GIVEN INFORMATION: Begin
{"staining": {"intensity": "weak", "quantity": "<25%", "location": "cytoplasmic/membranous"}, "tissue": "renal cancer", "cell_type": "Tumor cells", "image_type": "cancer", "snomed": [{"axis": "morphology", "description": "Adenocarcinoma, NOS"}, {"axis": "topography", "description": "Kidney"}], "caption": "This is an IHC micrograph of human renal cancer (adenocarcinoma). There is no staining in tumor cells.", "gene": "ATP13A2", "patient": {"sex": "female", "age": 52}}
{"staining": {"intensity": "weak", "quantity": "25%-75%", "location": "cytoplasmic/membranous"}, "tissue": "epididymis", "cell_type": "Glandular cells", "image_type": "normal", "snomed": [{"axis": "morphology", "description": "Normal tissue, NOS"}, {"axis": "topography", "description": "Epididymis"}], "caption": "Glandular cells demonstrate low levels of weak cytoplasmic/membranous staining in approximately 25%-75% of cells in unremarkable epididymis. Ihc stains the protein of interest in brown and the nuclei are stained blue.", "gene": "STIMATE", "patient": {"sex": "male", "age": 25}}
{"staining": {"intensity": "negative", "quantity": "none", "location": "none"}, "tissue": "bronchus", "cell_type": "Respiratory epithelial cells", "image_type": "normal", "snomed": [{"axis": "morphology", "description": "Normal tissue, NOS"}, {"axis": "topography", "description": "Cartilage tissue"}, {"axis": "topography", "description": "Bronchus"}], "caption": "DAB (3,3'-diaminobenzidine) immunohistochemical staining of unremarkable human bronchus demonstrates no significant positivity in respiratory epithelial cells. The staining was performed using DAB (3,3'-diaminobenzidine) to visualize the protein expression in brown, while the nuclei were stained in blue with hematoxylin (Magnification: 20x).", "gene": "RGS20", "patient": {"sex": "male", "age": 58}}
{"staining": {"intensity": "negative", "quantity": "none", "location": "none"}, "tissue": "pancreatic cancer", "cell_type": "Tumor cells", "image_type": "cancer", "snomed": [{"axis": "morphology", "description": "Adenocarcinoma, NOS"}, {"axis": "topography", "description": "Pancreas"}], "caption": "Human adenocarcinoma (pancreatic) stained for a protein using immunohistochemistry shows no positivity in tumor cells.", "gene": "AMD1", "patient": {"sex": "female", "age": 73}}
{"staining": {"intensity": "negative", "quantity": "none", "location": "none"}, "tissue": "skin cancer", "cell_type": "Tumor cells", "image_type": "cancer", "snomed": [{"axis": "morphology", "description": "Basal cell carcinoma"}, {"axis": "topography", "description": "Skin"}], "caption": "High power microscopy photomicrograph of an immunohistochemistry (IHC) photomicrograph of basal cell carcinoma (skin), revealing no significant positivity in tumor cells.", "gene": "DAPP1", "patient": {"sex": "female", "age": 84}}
GIVEN INFORMATION: End
> _PROBLEM STATEMENT_
Go through the data and return each line where the word "Adenocarcinoma" appears.

> _SOLUTION TO THE EXERCISE_
{"staining": {"intensity": "weak", "quantity": "<25%", "location": "cytoplasmic/membranous"}, "tissue": "renal cancer", "cell_type": "Tumor cells", "image_type": "cancer", "snomed": [{"axis": "morphology", "description": "Adenocarcinoma, NOS"}, {"axis": "topography", "description": "Kidney"}], "caption": "This is an IHC micrograph of human renal cancer (adenocarcinoma). There is no staining in tumor cells.", "gene": "ATP13A2", "patient": {"sex": "female", "age": 52}}
{"staining": {"intensity": "negative", "quantity": "none", "location": "none"}, "tissue": "pancreatic cancer", "cell_type": "Tumor cells", "image_type": "cancer", "snomed": [{"axis": "morphology", "description": "Adenocarcinoma, NOS"}, {"axis": "topography", "description": "Pancreas"}], "caption": "Human adenocarcinoma (pancreatic) stained for a protein using immunohistochemistry shows no positivity in tumor cells.", "gene": "AMD1", "patient": {"sex": "female", "age": 73}}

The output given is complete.